PCR and DNA sequence analysis of bla genes
The DNAs of all isolates were obtained by using a a Cica GeneusR DNA extraction reagent (Kanto Chemical Holdings, Tokyo, Japan) and they were used as PCR templates. The carbapenemase genes (blaKPC, blaGES, blaIMP, blaVIM, blaNDM, blaOXA-48, blaOXA-23, blaOXA-24, and blaOXA-58group) were screened in all mCIM positive and intermediate strains and carbapenem-resistant strains regardless of the results of mCIM. Common ESBL genes (blaCTX-M-1, blaCTX-M-2, blaCTX-M-9, blaCTX-M-8/25, blaTEM, and blaSHV) and AmpC genes (blaMOX, blaDHA, blaCIT) were screened in all clinical strains using previously described primers [9–11]. The positive PCR products were screened by electrophoresis on 2.0% agarose gel, and the subsequent analysis (of PCR products for carbapenemase genes) was sent to Eurofins Genomics Inc. (Ohta-ku, Tokyo, Japan). Nucleotide sequences were compared and analyzed using BLAST (http://www.ncbi.nlm.nih.gov/BLAST).
Multi-locus Sequence typing
The multi-locus sequence typing (MLST) analysis was performed with all carbapenemase-producing K. pneumoniae and E. cloacae complex isolates and the DNA was isolated with Cica GeneusÒ DNA Extraction Reagent (Kanto Chemical, Tokyo, Japan). Seven housekeeping genes were amplified using primer sets according to the method previously reported [12, 13]. The DNA sequencing was performed at a commercial laboratory (FASMAC, Kanagawa, Japan) and the consensus regarding the sequence type (ST) was determined with Enterobacter cloacae locus/sequence definitions database (https://pubmlst.org/bigsdb?db=pubmlst_ecloacae_seqdef), and Klebsiella pneumoniae database (https://bigsdb.pasteur.fr/klebsiella/klebsiella.html).
Whole-genome sequencing
In this study 29 representative isolates from carbapenemase-producing E. cloacae complex and K. pneumonia were subject to a whole-genome sequencing analysis on a MiniSeq system (Illumina, San Diego, CA, USA) and on a MinION nanopore sequencer (Oxford Nanopore Technologies, Oxford, UK) by using the SQK-RBK004 kit and R9.4 flowcells in order to obtain complete sequences of plasmids carrying the blaIMP-1 gene.
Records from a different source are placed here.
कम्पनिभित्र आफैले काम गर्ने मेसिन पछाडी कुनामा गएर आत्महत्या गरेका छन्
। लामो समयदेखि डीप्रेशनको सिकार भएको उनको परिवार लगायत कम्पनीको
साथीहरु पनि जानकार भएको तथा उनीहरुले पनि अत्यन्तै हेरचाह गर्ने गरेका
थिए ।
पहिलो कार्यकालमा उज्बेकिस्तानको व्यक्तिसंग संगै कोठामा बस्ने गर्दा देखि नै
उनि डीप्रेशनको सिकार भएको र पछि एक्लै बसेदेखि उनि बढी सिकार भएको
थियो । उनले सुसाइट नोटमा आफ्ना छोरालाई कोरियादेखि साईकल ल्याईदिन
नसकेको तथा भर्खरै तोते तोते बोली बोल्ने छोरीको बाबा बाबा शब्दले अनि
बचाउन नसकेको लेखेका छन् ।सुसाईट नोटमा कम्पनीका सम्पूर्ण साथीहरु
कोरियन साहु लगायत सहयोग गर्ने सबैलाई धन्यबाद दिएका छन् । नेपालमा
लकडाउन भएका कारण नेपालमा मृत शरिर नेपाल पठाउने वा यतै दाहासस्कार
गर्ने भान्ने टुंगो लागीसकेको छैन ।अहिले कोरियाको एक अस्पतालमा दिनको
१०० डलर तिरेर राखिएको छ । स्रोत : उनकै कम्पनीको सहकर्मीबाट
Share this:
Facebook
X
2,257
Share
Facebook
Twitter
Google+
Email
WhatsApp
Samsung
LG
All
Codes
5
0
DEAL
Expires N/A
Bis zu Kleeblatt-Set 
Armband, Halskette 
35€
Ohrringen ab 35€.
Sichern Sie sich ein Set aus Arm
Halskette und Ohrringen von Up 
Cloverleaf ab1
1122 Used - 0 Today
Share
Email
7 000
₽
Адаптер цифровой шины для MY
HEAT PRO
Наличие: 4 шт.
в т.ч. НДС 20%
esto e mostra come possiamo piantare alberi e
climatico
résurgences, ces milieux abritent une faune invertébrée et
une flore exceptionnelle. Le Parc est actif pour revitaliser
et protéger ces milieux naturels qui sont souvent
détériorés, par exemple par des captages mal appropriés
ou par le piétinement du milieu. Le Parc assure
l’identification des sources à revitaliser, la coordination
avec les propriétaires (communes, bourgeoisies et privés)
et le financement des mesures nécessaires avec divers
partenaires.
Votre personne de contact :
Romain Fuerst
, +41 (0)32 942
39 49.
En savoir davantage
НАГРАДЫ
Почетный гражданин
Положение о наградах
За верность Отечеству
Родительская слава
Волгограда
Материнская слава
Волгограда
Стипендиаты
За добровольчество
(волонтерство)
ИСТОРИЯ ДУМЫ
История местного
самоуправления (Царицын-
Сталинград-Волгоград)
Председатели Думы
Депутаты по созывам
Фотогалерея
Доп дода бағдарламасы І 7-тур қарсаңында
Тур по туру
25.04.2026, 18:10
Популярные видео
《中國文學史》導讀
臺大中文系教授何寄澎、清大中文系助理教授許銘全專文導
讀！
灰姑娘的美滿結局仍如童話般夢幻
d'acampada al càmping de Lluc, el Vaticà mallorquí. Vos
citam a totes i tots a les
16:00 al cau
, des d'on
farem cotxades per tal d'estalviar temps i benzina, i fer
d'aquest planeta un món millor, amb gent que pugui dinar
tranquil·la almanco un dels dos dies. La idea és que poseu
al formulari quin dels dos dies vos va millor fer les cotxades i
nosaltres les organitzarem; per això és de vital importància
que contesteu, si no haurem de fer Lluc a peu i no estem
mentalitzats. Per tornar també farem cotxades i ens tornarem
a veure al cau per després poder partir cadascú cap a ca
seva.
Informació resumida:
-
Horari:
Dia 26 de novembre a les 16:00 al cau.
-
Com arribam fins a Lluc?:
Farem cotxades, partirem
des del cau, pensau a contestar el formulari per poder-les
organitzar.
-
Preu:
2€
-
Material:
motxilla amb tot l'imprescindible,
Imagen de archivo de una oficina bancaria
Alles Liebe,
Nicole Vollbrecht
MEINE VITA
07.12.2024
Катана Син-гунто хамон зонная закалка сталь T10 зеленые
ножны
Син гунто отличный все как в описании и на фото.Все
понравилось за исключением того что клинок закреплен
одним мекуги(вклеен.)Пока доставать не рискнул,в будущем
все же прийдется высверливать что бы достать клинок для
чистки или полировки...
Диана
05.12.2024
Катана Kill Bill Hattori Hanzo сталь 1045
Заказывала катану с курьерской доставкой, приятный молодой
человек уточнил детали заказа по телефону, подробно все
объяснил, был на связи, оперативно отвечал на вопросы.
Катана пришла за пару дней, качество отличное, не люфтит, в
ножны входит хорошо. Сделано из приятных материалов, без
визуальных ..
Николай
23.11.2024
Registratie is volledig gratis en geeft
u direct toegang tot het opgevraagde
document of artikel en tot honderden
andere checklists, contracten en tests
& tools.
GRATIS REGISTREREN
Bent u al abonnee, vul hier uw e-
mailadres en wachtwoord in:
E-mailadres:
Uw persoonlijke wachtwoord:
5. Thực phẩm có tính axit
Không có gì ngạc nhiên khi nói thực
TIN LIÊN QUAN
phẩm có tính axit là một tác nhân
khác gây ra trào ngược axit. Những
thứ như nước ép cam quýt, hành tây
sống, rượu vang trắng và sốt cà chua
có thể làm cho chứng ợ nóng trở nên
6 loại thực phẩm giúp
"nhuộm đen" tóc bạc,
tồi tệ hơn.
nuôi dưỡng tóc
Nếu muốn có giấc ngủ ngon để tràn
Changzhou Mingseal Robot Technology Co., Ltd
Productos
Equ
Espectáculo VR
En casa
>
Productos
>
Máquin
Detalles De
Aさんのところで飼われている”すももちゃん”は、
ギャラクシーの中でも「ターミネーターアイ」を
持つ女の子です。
De novo sequence assembly was performed by using Unicycler or Miniasm and error correction was provided by Illumina reads with Unicycler or CLC Genomics Workbench v9.5.3 (QIAGEN, Hilden, Germany). Coding sequence (CDS) was annotated and registered with the PATRIC server (https://www.patricbrc.org) and, specifically, the linear comparison of blaIMP-1-carrying plasmid sequences was performed by using BLAST and visualized with Easyfig (http://mjsull.github.io/Easyfig/). Finally, we have also indicated the blaIMP-1 gene and other antimicrobial resistance genes, type IV secretion system-associated genes for conjugation were detected by using the T346Hunter server, whereas mobile gene elements were detected through CDS annotations.